"On fait aller", "Y a pas d’avance à se plaindre", ces phrases défaitistes, déclenchées par l’inévitable "Ça va ?", horripilent Jean-Luc Piraux. Il préfère se soigner à l’humour noir. Obsédé par des faits divers morbides, il tourne en ridicule une noyade surréaliste. Il nous fait hurler de rire, en imaginant l’utilisation d’un mix-soupe ou d’une tondeuse à gazon, pour se suicider. Cependant, quand il se hisse sur une chaise branlante, qui n’a plus que trois pieds, on sent la précarité de son équilibre. Il doit lutter contre l’attrait du vide et résister au retour du stress et des insomnies. C’est un homme sonné, qui n’aime pas que son metteur en scène "méridional" le bouscule. Son changement de costume est laborieux. Il a besoin de prendre son temps.

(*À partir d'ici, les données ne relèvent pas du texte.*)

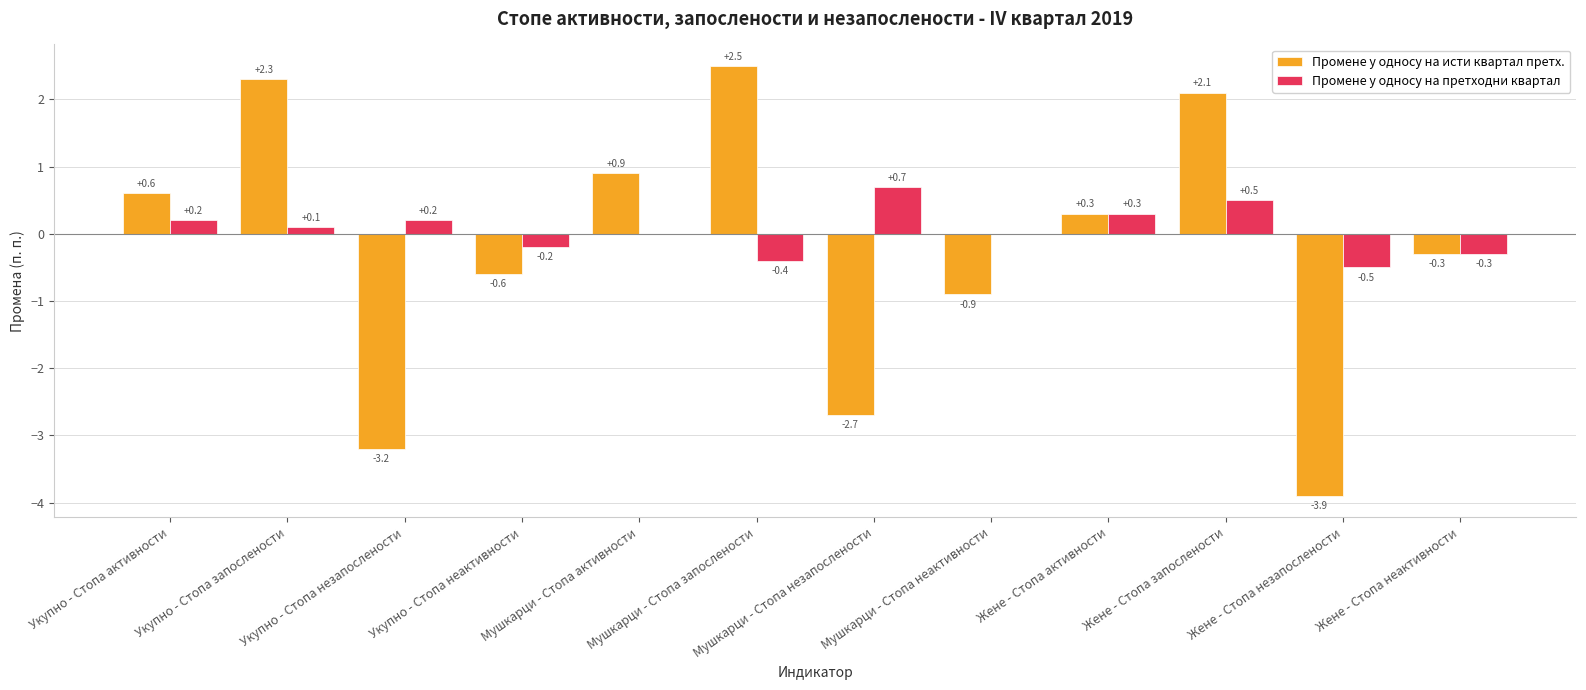

Which series has the largest total across all categories?

Промене у односу на претходни квартал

Plusieurs fois, Piraux caricature le citoyen insensible qui râle contre les dépenses de la sécurité sociale. Trop de malades se plaignent d’épuisement professionnel, alors qu’ils ont un poil dans la main. C’est le cas des comédiens : ils ne travaillent pas, ils jouent ! Autre cible : les soignants qui imposent l’horaire sans la moindre souplesse. Ou qui ne sont pas fichus de respecter son nom. Par des bilans réguliers, la psychiatre à l’accent anglais éclaire Jean-Luc sur l’évolution de son burn-out. Sans vraiment le rassurer. Ce sont les autres malades qui lui redonnent le goût de vivre. A l’hôpital, on laisse tomber le masque imposé par la société et on parle de l’essentiel. Prendre dans ses bras cette jeune fille qui a tenté de se suicider fait ressentir le besoin de tendresse et d’amour.

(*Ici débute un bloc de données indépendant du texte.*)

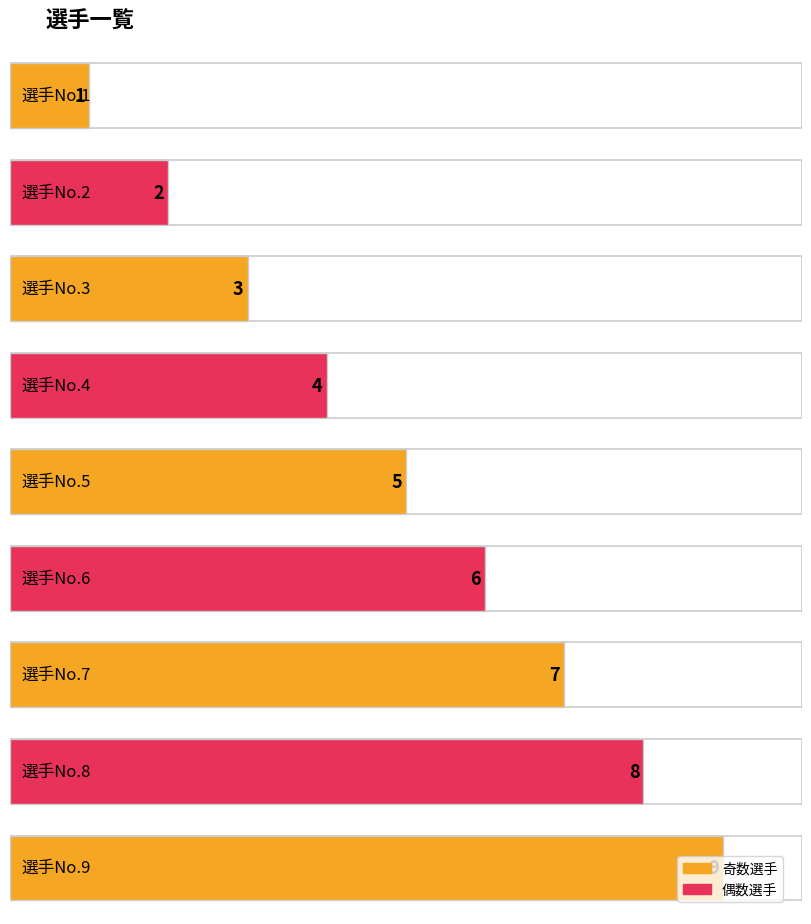

Which has a higher value, 選手No.7 or 選手No.8?

選手No.8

L’humoriste encaisse mal l’éclatement de son couple. Il maquille sa tristesse par une pirouette : "Quand on s’est demandé si on s’aimerait toujours, on aurait dû dire : toujours mais pas tous les jours." L’amertume de cet échec ne l’empêche pas de rêver. Peut-être qu’un jour il dormira à nouveau en cuillère avec sa moitié. Habillé en femme, il prend malicieusement le pouls du public sur les problèmes de couple. Résultat : des sourires parfois gênés et un énorme éclat de rire, lorsqu’il s’appuie sur les tentacules d’un mollusque, pour aborder les difficultés d’érection.
Jean-Luc Piraux se montre plus frêle, moins percutant que dans "Faut y aller" ou "Six pieds sur terre". Il aime descendre dans la salle, pour établir une relation plus fraternelle avec les spectateurs. Cependant sa terrible dépression n’a pas étouffé son désir de mordre dans la vie. Comme Rossinante, il veut trotter, galoper, danser et nous offrir un spectacle tonique, truffé de gestes extravagants et d’initiatives surprenantes. En bondissant dans la salle, pour embrasser qui le veut, il nous amuse par son impétuosité, mais nous confirme aussi l’importance de l’ouverture aux autres. Ce clown tendre est un humaniste convaincant.